Autism is a developmental disorder that impacts behavior, communication, and social skills. Children with autism exhibit repetitive and prohibitive behavior such as repeating words or expressions, sensory sensitivities, and increased reactions to shifts in routine. The symptoms first begin to appear within the first two years of childhood.
In 2008, autism rates in the United States were estimated to be 1 in 125 children. Ten years later in April 2018, the Centers for Disease Control and Prevention (CDC) reported that 1 in 59 children in the U.S. was diagnosed with autism. Today, that number has gone up to 1 in 40 children, almost three times the amount from ten years ago. There are three categories of risk factors that contribute to autism: genetic, environmental, differences in brain biology.
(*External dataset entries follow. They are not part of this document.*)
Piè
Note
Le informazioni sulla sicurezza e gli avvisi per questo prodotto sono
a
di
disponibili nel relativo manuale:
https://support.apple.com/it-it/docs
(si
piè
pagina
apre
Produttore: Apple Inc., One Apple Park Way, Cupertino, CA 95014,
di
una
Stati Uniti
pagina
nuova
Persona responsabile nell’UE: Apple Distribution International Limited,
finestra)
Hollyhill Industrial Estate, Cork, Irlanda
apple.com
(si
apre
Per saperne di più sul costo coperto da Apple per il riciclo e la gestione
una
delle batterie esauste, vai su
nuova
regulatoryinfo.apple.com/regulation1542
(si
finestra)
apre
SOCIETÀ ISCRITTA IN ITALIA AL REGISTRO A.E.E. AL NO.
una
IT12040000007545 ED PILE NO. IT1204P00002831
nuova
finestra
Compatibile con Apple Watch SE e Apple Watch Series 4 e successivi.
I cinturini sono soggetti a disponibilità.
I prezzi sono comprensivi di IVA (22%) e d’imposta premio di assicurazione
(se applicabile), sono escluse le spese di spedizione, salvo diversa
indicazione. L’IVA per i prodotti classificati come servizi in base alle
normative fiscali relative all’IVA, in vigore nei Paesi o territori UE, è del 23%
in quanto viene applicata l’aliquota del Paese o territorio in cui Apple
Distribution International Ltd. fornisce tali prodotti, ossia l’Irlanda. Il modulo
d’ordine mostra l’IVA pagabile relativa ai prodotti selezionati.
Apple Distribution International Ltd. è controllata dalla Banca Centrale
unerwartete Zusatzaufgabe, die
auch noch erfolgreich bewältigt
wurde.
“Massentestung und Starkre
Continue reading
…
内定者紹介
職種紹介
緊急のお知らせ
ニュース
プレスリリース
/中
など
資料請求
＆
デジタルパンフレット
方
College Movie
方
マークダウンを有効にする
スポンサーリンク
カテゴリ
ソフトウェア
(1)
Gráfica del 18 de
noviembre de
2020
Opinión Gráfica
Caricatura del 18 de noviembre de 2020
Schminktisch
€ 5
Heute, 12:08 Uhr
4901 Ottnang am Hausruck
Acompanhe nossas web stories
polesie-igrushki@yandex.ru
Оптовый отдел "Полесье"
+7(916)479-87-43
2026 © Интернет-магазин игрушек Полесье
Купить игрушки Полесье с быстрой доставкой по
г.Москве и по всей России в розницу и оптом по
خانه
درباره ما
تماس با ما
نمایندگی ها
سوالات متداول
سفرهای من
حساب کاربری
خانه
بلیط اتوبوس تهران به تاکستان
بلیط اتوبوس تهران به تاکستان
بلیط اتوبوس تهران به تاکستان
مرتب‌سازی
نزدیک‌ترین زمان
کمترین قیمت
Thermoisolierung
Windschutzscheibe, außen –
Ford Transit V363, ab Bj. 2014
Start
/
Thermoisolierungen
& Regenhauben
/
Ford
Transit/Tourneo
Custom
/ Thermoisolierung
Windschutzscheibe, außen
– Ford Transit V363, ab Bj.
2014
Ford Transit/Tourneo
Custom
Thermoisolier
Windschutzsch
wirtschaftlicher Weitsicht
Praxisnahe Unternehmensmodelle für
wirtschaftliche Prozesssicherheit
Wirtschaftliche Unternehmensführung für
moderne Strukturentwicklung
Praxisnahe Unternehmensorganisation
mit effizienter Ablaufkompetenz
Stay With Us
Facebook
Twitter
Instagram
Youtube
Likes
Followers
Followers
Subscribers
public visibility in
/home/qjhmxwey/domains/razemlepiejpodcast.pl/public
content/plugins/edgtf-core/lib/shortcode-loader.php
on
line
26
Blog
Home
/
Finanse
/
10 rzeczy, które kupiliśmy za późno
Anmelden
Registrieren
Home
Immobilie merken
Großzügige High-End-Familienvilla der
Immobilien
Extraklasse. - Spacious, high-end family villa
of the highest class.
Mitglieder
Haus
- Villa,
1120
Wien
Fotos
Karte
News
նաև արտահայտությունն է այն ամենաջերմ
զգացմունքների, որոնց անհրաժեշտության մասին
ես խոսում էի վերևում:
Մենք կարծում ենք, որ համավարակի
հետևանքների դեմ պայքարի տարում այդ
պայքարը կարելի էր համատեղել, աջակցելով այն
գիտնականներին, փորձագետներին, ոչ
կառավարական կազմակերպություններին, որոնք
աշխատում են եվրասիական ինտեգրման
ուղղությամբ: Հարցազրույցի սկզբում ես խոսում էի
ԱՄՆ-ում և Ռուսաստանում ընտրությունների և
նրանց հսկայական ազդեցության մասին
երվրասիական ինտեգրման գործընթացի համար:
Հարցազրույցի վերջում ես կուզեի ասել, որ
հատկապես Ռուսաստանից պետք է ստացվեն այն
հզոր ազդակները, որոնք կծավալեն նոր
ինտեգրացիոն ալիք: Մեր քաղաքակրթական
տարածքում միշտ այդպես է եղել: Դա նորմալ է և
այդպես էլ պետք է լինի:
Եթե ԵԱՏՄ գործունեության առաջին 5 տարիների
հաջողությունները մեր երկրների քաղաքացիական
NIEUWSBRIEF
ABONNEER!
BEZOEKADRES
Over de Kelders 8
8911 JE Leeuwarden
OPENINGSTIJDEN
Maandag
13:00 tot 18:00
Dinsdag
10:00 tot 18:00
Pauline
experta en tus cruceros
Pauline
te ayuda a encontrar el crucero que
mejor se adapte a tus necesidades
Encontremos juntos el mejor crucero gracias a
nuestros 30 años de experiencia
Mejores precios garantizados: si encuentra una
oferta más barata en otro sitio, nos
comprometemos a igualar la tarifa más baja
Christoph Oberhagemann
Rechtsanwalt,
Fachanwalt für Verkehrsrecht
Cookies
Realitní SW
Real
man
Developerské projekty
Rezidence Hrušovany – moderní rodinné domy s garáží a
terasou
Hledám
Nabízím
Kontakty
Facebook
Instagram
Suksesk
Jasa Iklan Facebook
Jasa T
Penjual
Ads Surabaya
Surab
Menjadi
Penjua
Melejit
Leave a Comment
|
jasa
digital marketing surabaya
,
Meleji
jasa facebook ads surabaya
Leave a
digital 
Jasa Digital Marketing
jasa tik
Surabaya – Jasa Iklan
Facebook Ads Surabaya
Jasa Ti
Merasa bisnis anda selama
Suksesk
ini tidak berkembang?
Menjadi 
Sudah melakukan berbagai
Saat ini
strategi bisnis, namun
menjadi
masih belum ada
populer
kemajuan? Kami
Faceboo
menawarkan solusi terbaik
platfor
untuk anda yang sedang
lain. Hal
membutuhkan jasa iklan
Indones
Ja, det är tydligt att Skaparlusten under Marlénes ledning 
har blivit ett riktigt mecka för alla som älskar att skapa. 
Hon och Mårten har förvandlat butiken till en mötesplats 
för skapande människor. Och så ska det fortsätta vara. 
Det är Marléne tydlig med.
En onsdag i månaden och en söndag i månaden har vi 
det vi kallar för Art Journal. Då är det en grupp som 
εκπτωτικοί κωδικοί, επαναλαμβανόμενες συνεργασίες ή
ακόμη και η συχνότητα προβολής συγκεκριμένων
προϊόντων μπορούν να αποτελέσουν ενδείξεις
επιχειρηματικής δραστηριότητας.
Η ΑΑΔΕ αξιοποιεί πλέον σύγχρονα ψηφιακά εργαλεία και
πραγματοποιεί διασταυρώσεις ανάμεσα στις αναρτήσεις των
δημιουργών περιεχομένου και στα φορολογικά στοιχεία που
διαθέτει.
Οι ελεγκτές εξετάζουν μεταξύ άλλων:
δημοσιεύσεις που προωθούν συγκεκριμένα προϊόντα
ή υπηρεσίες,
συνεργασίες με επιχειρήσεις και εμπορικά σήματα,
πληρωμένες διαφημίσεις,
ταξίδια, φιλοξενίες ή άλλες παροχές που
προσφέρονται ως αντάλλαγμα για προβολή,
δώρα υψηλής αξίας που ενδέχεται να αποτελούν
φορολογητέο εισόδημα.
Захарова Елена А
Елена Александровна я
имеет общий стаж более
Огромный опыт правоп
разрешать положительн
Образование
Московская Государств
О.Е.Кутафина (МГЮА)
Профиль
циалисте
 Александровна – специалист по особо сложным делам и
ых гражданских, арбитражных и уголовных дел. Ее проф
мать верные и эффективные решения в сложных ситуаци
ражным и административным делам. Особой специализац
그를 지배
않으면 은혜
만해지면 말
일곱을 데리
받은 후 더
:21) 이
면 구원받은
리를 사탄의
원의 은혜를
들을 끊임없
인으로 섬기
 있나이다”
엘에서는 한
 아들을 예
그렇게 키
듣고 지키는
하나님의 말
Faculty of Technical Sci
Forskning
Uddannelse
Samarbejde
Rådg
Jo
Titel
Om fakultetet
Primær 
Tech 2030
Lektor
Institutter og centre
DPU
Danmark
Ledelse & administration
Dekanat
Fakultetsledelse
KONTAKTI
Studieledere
Studies showed that a combination of these factors could result in autism. However, potential combinations of risk factors manifest differently for every child. Among the many risk factors are a family history of autism, genetic mutation, advanced parents’ age, and preterm birth.
The present society is becoming more aware of autism, which helps to improve awareness of possible symptoms. Moreover, an emphasis has been placed on increased screening for autism spectrum disorder (ASD) as early intervention improves results. Diagnostic standards have advanced over the years to include more children under the ASD diagnosis. These factors combined with additional unknown factors all contributed to the increase in reported autism prevalence. In sum, autism is a lifelong disorder, but families and individuals can better cope now with improved and promising treatment options.